----- Extract

Yes, I remember it from summer camp/girl scout type situations.
It's now occurring to me how heavily team-building borrows from summer camp tropes. Ropes courses?
Has anybody ever done this kind of teambuilding exercise in real life?
I read Ask a Manager semi-regularly, discovered via Heebie I think. I don't remember and can't find any stories about trust falls specifically, but there are lots of horror stories about team-building exercises more generally.
I think I did a trust fall as part of college freshman orientation/group-bonding exercises. The trust fall worked, but I do not think I ever interacted with someone from that group again, at least not knowingly. (In retrospect I wonder if the intent was to create groups that existed outside the "traditional" set of groups that students tended to fall into)
I once went Snipe hunting, which is a Don't Trust exercise.
21 aimhmhb the thing about team building is that nothing builds humans into a cohesive team faster and better than shared hardship, danger or suffering. Spend three weeks crossing the Atlantic on a cruise ship, you'll probably not see any of your fellow passengers as more than vague friends. Spend three weeks crossing the Atlantic on a corvette, you'll be buddies for life.
I thought a corvette was a vegetable.
That's the plot of James and the Giant Courgette,right?
We watched Nobody Wants This all the way to the end. Some decent jokes. Some foolishness.

----------
----- Given information

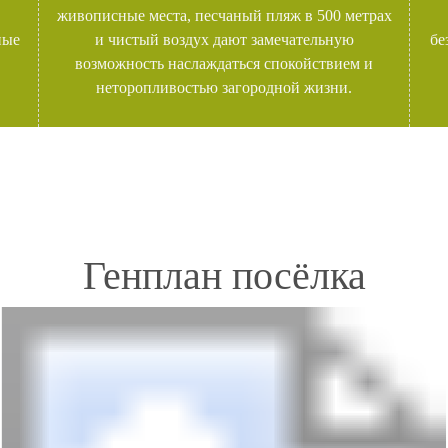
живописные места, песчаный пляж в 500 метрах
ные
и чистый воздух дают замечательную
бе
возможность наслаждаться спокойствием и
неторопливостью загородной жизни.
Генплан посёлка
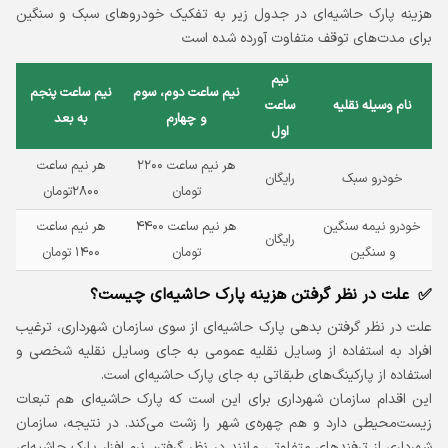
هزینه پارک حاشیه‌ای در جدول زیر به تفکیک خودروهای سبک و سنگین
برای مدت‌های توقف متفاوت آورده شده است
نیم
نیم ساعت دوم، سوم
نیم ساعت پنجم
نام وسیله نقلیه
ساعت
و چهارم
به بعد
اول
هر نیم ساعت ۲۲۰۰
هر نیم ساعت
خودرو سبک
رایگان
تومان
۲۸۰۰تومان
خودرو نیمه سنگین
هر نیم ساعت ۴۴۰۰
هر نیم ساعت
رایگان
و سنگین
تومان
۱۴۰۰ تومان
علت در نظر گرفتن هزینه پارک حاشیه‌ای چیست؟
علت در نظر گرفتن بدهی پارک حاشیه‌ای از سوی سازمان شهرداری، ترغیب
افراد به استفاده از وسایل نقلیه عمومی به جای وسایل نقلیه شخصی و
استفاده از پارکینگ‌های طبقاتی به جای پارک حاشیه‌ای است.
این اقدام سازمان شهرداری برای این است که پارک حاشیه‌ای هم تبعات
زیست‌محیطی دارد و هم چهره‌ی شهر را زشت می‌کند. در نتیجه، سازمان
شهرداری از ترفندهای متفاوتی مانند در نظر گرفتن نرم افزار پارک حاشیه‌ای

----------

## To do
Copy out the comment thread on team-building in full, word for word. The data has no connection to the comment thread.

## Answer box
Yes, I remember it from summer camp/girl scout type situations.
It's now occurring to me how heavily team-building borrows from summer camp tropes. Ropes courses?
Has anybody ever done this kind of teambuilding exercise in real life?
I read Ask a Manager semi-regularly, discovered via Heebie I think. I don't remember and can't find any stories about trust falls specifically, but there are lots of horror stories about team-building exercises more generally.
I think I did a trust fall as part of college freshman orientation/group-bonding exercises. The trust fall worked, but I do not think I ever interacted with someone from that group again, at least not knowingly. (In retrospect I wonder if the intent was to create groups that existed outside the "traditional" set of groups that students tended to fall into)
I once went Snipe hunting, which is a Don't Trust exercise.
21 aimhmhb the thing about team building is that nothing builds humans into a cohesive team faster and better than shared hardship, danger or suffering. Spend three weeks crossing the Atlantic on a cruise ship, you'll probably not see any of your fellow passengers as more than vague friends. Spend three weeks crossing the Atlantic on a corvette, you'll be buddies for life.
I thought a corvette was a vegetable.
That's the plot of James and the Giant Courgette,right?
We watched Nobody Wants This all the way to the end. Some decent jokes. Some foolishness.